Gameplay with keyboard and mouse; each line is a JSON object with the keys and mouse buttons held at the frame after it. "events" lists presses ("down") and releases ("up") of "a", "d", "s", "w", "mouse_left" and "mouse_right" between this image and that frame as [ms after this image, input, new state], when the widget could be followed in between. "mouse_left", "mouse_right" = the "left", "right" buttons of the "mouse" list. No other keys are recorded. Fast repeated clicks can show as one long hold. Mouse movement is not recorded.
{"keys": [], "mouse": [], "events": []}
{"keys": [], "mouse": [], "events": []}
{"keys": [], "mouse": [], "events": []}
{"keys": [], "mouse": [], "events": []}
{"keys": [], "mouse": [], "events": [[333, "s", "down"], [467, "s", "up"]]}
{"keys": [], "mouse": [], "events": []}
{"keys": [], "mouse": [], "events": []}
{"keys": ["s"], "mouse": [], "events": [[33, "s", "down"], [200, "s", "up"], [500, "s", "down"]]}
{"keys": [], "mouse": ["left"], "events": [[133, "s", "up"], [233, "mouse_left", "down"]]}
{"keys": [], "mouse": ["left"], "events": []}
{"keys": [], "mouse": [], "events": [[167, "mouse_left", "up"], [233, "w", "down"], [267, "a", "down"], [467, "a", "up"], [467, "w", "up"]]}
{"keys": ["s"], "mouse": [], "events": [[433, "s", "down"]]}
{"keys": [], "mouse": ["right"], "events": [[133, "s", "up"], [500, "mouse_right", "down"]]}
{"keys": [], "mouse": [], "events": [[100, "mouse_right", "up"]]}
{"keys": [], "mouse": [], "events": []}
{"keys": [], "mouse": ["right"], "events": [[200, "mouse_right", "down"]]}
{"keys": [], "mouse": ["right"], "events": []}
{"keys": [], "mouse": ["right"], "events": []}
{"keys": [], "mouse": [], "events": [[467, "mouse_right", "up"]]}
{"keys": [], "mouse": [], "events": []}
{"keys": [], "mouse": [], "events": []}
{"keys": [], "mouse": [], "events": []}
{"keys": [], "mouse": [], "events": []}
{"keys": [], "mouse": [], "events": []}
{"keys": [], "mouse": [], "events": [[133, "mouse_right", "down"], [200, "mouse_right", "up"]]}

### PROBLEM STATEMENT
Every entry should be printed again exactly as written.

### TASK ANSWER
Gameplay with keyboard and mouse; each line is a JSON object with the keys and mouse buttons held at the frame after it. "events" lists presses ("down") and releases ("up") of "a", "d", "s", "w", "mouse_left" and "mouse_right" between this image and that frame as [ms after this image, input, new state], when the widget could be followed in between. "mouse_left", "mouse_right" = the "left", "right" buttons of the "mouse" list. No other keys are recorded. Fast repeated clicks can show as one long hold. Mouse movement is not recorded.
{"keys": [], "mouse": [], "events": []}
{"keys": [], "mouse": [], "events": []}
{"keys": [], "mouse": [], "events": []}
{"keys": [], "mouse": [], "events": []}
{"keys": [], "mouse": [], "events": [[333, "s", "down"], [467, "s", "up"]]}
{"keys": [], "mouse": [], "events": []}
{"keys": [], "mouse": [], "events": []}
{"keys": ["s"], "mouse": [], "events": [[33, "s", "down"], [200, "s", "up"], [500, "s", "down"]]}
{"keys": [], "mouse": ["left"], "events": [[133, "s", "up"], [233, "mouse_left", "down"]]}
{"keys": [], "mouse": ["left"], "events": []}
{"keys": [], "mouse": [], "events": [[167, "mouse_left", "up"], [233, "w", "down"], [267, "a", "down"], [467, "a", "up"], [467, "w", "up"]]}
{"keys": ["s"], "mouse": [], "events": [[433, "s", "down"]]}
{"keys": [], "mouse": ["right"], "events": [[133, "s", "up"], [500, "mouse_right", "down"]]}
{"keys": [], "mouse": [], "events": [[100, "mouse_right", "up"]]}
{"keys": [], "mouse": [], "events": []}
{"keys": [], "mouse": ["right"], "events": [[200, "mouse_right", "down"]]}
{"keys": [], "mouse": ["right"], "events": []}
{"keys": [], "mouse": ["right"], "events": []}
{"keys": [], "mouse": [], "events": [[467, "mouse_right", "up"]]}
{"keys": [], "mouse": [], "events": []}
{"keys": [], "mouse": [], "events": []}
{"keys": [], "mouse": [], "events": []}
{"keys": [], "mouse": [], "events": []}
{"keys": [], "mouse": [], "events": []}
{"keys": [], "mouse": [], "events": [[133, "mouse_right", "down"], [200, "mouse_right", "up"]]}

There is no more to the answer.